Lo spazio artistico del Centro Camelot di Gallarate ospita le speciali opere ceramiche del varesino Claudio Calzavacca, realizzate con una tecnica di antica derivazione asiatica.

Claudio Calzavacca, Insubrico, 2003 - Piatto ceramica raku, diametro 38 cmUna trentina di opere ceramiche del varesino Claudio Calzavacca sono in mostra dal 26 giugno nello spazio artistico della struttura Camelot. Nella residenza per anziani, sita ai Ronchi di Gallarate, l'arte è da sempre di casa, nelle opere di autorevoli firme che ornano gli ambienti, ma anche attraverso le rassegne che vi si organizzano con cadenze regolari. A Camelot Calzavacca è noto anche per la presenza di alcuni suoi bei lavori e per le apprezzate mostre. Questa volta si offre al suo pubblico con la rassegna "Calore colore di terrae" che ha già riscosso grande successo a Fiorano Modenese, nel castello di Spezzano, nel corso della quinta Biennale dedicata alla ceramica (ove erano anche Cucchi, Della Casa, Echaurren, Guerriero e Paladino). Docente di discipline artistiche, un diploma Superiore di belle arti conseguito a Brera, dal 1996 al 2000 nella Commissione di gestione della Galleria di Arte Moderna di Gallarate, pittore e artista poliedrico, Calzavacca ha intensificato sempre più la sua frequentazione con la ceramica, esponendo poi il frutto della sua ricerca in numerose personali e in collettive che lo hanno portato in giro per l'Italia.

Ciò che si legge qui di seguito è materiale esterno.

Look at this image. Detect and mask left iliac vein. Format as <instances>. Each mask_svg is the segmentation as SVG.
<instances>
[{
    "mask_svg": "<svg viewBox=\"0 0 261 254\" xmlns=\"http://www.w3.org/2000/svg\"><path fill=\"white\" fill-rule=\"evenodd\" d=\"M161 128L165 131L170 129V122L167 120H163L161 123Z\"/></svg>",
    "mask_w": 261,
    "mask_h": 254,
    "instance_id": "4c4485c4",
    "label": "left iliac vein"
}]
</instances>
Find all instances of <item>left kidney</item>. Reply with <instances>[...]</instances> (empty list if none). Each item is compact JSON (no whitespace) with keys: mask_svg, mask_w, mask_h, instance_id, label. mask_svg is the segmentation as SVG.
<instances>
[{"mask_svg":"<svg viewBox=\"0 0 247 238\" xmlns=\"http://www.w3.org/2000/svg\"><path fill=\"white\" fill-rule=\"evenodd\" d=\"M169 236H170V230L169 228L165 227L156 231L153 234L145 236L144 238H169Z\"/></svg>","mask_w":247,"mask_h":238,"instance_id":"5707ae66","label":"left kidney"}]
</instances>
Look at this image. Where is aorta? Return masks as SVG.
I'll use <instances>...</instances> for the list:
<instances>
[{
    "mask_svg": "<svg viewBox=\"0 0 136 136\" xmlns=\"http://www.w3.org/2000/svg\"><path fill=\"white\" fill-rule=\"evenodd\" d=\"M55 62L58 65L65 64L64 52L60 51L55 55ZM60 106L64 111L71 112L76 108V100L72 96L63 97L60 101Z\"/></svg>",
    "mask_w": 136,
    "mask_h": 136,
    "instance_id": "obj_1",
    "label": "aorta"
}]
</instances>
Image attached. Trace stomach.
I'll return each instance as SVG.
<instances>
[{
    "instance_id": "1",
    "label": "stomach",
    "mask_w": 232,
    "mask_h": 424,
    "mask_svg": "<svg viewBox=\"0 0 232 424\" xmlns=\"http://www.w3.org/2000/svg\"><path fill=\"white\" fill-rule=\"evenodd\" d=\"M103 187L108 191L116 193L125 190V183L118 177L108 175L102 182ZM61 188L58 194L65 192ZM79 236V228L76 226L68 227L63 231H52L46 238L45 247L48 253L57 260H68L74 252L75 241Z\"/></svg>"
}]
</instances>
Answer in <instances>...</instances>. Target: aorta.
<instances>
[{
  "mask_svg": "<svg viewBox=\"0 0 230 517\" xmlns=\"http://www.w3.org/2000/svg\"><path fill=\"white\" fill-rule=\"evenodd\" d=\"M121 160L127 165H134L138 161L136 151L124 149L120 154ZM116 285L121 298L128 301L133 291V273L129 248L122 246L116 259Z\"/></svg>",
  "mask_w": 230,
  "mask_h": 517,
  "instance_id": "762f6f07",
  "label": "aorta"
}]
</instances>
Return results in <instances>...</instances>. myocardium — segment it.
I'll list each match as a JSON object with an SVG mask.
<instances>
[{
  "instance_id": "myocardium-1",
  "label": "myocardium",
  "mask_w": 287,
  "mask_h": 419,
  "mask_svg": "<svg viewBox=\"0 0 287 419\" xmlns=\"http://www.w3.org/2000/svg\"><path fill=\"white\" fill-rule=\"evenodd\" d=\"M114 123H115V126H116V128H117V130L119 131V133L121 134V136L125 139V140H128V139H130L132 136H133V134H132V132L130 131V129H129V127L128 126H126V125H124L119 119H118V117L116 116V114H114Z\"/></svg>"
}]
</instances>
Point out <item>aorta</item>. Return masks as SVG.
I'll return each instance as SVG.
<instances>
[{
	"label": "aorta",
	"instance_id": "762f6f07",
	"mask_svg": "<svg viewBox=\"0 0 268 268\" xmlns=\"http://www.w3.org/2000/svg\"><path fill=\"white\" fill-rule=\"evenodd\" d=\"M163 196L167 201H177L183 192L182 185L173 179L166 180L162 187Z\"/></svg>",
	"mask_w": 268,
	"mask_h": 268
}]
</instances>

Particolare interesse rivolge da tempo alla ceramica Raku, tecnica antica di derivazione asiatica, nata in Giappone nel sedicesimo secolo, che prevede che il biscotto venga smaltato e cotto per una seconda volta. Al momento del raggiungimento della temperatura di fusione dello smalto l'oggetto viene tolto dal fuoco e lasciato raffreddare, generando così colori ed effetti molto particolari.
Non è forse casuale che tanto amore per la terracotta e per le suggestioni che ne derivano tocchi a un figlio di Golasecca. Così, questo antico amore che risale a civiltà lontane ma ancora tangibili e ben visibili nelle sedi museali del territorio, trova sfogo nella "scoperta" di altre civiltà lontane eppure vicine nella comune passione per l'arte, per l'uso della terra e del fuoco, per l'empatia verso la brillantezza e il gioco dei colori. Osservare le opere di Calzavacca significa entrare in un mondo inesplorato per la sapienza degli accostamenti cromatici, per l'esaltazione degli smalti, dell'oro e dell'argento, per la ricerca di preziosità ed eleganza di segno che contrasta felicemente con la povertà del materiale ceramico. Annota Achille Ghidoni nel catalogo della mostra modenese: "Alcune strane figure proposte da Calzavacca non possono che stupire. Entità mediate dall'inconscio che affiorano sotto forma di umanoidi immaginari o appartenenti ad altri mondi, sembrano in mostra per porre dei quesiti complessi che eludono la semplificazione e ai quali è impossibile dare una risposta immediata. Lo stupore indica, e solo in parte, il desiderio dell'artista di comunicare una ricchezza interiore, attraverso gli enigmi delle forme improbabili e dei colori difficilmente ripetibili. Questi esseri arcani non appartengono al mondo reale, e le loro membra cave sono talora segnate da fori e canali armoniosi, come per emettere suoni misteriosi durante la notte, al buio, e marcare così la solitudine dell'essere unici".
Mentre Ettore Ceriani sottolinea accanto alla linea fluida e intimizzante che pare circoscrivere significati arcani, la raffinata tavolozza cromatica "con colori sedati dal tempo", il senso letterario "che si somma a una vivace cultura visiva", la "meditata e intelligente rivisitazione in cui i richiami della classicità (intesa anche come cultura nativa), si coniugano sorprendentemente con l'esigenza del moderno".